** About this exercise **
In the bug report, rewrite everything from "RSpec::Support::EncodedString" down to "seconds to load)", changing "invalid characters" to "malformed characters".

··· Document section ···

Spec ./spec/rspec/support/encoded_string_spec.rb:98 passes on MRI when it shouldn't #163

yorickpeterse · 2015-01-31T13:24:06Z

This is an odd case. The spec https://github.com/rspec/rspec-support/blob/master/spec/rspec/support/encoded_string_spec.rb#L98 seems to pass on MRI and fail on Rubinius, but it makes little sense as to why it passes on MRI.

The problem on Rubinius seems to be that it's comparing "\x80" with "?", both encoded using Emacs-Mule. So see what data is used I "instrumented" the code using good ol' p:

diff --git a/spec/rspec/support/encoded_string_spec.rb b/spec/rspec/support/encoded_string_spec.rb
index 6c2b6ce..53c242c 100644
--- a/spec/rspec/support/encoded_string_spec.rb
+++ b/spec/rspec/support/encoded_string_spec.rb
@@ -98,6 +98,11 @@ module RSpec::Support
             it 'forces the encoding and replaces invalid characters with the REPLACE string' do
               resulting_string = build_encoded_string(string, no_converter_encoding).to_s
               expected_string  = EncodedString::REPLACE.force_encoding(no_converter_encoding)
+
+              p build_encoded_string(string, no_converter_encoding).to_s
+              p resulting_string
+              p expected_string
+
               expect(resulting_string).to be_identical_string(expected_string)
             end
           end

On MRI the output of this test is as following:

Run options: include {:focus=>true, :locations=>{"./spec/rspec/support/encoded_string_spec.rb"=>[98]}}

Randomized with seed 6728

RSpec::Support::EncodedString
  #to_s
    when no converter is known for an encoding
"\x80"
"?"
"?"
      forces the encoding and replaces invalid characters with the REPLACE string

Finished in 0.0013 seconds (files took 0.08671 seconds to load)

··· Records ···

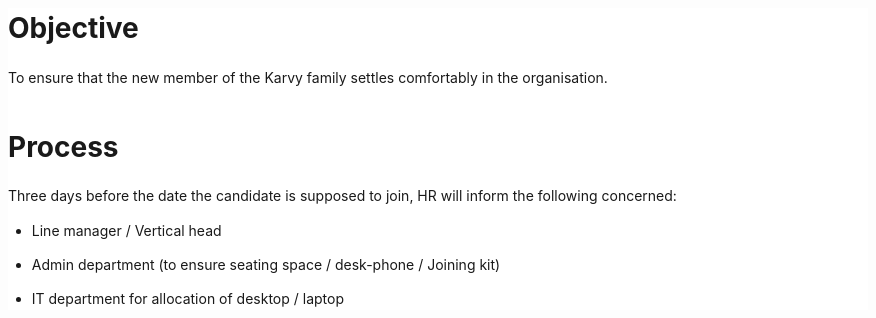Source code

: 

# Objective













To ensure that the new member of the Karvy family settles comfortably in the organisation.













# Process













Three days before the date the candidate is supposed to join, HR will inform the following concerned:













- Line manager / Vertical head






- Admin department (to ensure seating space / desk-phone / Joining kit)






- IT department for allocation of desktop / laptop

···

** Problem solution **
RSpec::Support::EncodedString
  #to_s
    when no converter is known for an encoding
"\x80"
"?"
"?"
      forces the encoding and replaces malformed characters with the REPLACE string

Finished in 0.0013 seconds (files took 0.08671 seconds to load)